----- Data provided -----

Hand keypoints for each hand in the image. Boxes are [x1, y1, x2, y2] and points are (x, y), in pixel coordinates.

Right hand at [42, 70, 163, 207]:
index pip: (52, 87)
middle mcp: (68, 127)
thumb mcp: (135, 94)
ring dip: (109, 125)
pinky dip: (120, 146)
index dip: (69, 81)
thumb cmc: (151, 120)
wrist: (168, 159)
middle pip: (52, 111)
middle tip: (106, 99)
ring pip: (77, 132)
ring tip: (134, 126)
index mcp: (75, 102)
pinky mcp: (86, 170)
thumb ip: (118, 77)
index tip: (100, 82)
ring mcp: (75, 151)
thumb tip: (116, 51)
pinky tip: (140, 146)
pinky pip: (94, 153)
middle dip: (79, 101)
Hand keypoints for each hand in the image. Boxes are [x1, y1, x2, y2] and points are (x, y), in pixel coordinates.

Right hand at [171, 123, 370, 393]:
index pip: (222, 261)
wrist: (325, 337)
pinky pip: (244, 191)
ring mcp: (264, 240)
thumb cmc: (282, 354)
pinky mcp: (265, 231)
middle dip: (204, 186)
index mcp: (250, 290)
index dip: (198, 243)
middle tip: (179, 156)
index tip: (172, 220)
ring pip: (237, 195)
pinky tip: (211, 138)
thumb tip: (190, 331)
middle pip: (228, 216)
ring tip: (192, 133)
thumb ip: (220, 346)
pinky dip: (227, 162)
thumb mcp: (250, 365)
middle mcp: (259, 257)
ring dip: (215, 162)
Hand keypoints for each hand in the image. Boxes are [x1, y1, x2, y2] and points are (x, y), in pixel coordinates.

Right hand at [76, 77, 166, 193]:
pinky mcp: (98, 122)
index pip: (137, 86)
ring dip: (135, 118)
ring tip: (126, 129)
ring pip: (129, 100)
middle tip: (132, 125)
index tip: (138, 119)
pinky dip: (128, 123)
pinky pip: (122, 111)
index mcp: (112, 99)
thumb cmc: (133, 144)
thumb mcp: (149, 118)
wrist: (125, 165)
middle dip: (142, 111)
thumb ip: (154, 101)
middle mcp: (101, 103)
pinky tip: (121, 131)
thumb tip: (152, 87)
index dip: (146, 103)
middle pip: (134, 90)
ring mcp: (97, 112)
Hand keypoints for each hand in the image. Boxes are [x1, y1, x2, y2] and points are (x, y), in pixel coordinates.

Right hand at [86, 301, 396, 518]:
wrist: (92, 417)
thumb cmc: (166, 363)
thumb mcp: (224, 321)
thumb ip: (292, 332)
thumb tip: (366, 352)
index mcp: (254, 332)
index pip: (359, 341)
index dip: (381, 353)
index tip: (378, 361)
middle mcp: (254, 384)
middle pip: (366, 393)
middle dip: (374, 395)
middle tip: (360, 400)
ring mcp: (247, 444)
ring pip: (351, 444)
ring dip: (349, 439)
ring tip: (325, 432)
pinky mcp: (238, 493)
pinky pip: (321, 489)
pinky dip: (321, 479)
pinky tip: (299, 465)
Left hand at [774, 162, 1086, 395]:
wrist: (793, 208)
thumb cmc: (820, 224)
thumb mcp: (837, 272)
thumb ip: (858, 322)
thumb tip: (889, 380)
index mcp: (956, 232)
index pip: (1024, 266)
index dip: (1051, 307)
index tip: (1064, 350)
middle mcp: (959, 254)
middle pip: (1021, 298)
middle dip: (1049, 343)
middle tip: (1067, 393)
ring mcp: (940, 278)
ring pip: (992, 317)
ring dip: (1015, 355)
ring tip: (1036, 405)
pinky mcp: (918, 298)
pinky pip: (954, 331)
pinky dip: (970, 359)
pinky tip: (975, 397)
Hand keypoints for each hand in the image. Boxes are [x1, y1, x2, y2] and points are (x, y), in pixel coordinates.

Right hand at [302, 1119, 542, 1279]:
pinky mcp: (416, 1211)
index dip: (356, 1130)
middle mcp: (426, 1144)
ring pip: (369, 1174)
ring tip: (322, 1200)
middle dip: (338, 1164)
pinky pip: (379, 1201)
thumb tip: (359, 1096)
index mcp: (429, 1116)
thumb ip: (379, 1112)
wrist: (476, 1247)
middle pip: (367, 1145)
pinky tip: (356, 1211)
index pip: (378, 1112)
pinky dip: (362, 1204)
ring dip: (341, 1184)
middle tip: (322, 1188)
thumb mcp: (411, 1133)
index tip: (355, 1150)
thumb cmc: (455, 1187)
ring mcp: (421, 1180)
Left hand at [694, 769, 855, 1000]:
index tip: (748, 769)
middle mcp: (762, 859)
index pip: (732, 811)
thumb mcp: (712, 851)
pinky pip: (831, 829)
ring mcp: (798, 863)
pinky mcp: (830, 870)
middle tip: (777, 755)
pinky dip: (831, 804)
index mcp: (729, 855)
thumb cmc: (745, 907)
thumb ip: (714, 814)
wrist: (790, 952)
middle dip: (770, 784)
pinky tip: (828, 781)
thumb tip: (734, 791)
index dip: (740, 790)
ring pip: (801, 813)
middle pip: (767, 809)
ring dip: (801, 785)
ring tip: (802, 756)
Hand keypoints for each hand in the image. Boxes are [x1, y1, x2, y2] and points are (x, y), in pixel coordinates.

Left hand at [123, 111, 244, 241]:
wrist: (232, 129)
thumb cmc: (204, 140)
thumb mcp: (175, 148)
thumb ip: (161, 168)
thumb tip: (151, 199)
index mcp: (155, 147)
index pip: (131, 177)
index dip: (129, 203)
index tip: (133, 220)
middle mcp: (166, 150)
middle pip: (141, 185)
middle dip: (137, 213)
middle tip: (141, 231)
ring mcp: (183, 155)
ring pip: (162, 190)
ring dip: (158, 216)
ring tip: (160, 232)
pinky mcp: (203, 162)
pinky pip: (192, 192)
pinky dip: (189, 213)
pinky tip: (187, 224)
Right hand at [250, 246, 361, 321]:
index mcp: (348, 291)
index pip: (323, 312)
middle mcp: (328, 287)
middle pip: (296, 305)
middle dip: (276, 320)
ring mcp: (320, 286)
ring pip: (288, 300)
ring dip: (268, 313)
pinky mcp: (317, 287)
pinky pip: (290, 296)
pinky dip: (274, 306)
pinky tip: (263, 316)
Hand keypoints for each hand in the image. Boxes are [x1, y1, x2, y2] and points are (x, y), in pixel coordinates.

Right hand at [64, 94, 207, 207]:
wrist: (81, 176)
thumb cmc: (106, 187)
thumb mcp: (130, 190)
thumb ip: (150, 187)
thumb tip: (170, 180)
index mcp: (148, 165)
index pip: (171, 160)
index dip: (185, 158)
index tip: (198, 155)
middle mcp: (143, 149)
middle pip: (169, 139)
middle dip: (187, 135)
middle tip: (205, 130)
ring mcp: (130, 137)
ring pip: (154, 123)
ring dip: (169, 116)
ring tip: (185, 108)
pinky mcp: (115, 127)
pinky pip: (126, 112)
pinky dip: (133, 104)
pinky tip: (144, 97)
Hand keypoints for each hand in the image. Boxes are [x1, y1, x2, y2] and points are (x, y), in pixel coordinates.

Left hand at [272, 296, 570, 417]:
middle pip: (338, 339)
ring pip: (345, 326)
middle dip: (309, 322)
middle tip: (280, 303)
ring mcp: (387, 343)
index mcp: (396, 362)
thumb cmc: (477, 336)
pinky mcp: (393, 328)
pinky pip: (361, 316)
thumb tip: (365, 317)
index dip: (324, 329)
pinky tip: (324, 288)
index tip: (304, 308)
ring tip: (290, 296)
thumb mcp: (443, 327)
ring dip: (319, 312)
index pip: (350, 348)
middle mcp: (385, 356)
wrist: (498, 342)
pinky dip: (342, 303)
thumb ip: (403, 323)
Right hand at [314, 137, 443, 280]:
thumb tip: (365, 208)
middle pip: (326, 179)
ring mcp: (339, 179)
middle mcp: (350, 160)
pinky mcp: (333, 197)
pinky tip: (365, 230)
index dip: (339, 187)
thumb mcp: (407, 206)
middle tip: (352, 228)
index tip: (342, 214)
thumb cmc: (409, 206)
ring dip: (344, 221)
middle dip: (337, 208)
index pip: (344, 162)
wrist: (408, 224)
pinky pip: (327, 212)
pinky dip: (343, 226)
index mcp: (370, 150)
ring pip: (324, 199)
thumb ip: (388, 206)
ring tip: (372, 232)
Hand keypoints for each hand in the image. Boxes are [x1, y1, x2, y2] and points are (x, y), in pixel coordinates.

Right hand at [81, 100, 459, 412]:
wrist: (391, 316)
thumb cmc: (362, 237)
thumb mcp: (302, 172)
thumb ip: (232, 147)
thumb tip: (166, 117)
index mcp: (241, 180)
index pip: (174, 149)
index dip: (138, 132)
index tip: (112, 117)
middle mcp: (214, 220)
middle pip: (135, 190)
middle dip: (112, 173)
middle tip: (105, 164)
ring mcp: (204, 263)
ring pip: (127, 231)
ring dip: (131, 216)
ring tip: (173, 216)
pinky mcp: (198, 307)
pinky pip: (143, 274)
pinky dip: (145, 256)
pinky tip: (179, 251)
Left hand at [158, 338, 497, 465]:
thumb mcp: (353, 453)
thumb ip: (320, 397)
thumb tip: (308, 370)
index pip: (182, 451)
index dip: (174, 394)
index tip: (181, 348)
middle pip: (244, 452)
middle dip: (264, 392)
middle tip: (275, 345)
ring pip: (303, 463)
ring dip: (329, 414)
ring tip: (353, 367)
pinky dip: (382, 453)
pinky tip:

-----

■ Work required
From the data above, output only the lines between the line containing "ring tip: (290, 296)" and the line containing "ring tip: (372, 232)", inclusive, exactly as written.

■ Completed task
ring tip: (290, 296)
thumb mcp: (443, 327)
ring dip: (319, 312)
index pip: (350, 348)
middle mcp: (385, 356)
wrist: (498, 342)
pinky dip: (342, 303)
thumb ip: (403, 323)
Right hand at [314, 137, 443, 280]:
thumb tip: (365, 208)
middle pip: (326, 179)
ring mcp: (339, 179)
middle mcp: (350, 160)
pinky mcp: (333, 197)
pinky tip: (365, 230)
index dip: (339, 187)
thumb mcp: (407, 206)
middle tip: (352, 228)
index tip: (342, 214)
thumb cmc: (409, 206)
ring dip: (344, 221)
middle dip: (337, 208)
index pip: (344, 162)
wrist: (408, 224)
pinky pip: (327, 212)
pinky dip: (343, 226)
index mcp: (370, 150)
ring pip: (324, 199)
thumb ip: (388, 206)
ring tip: (372, 232)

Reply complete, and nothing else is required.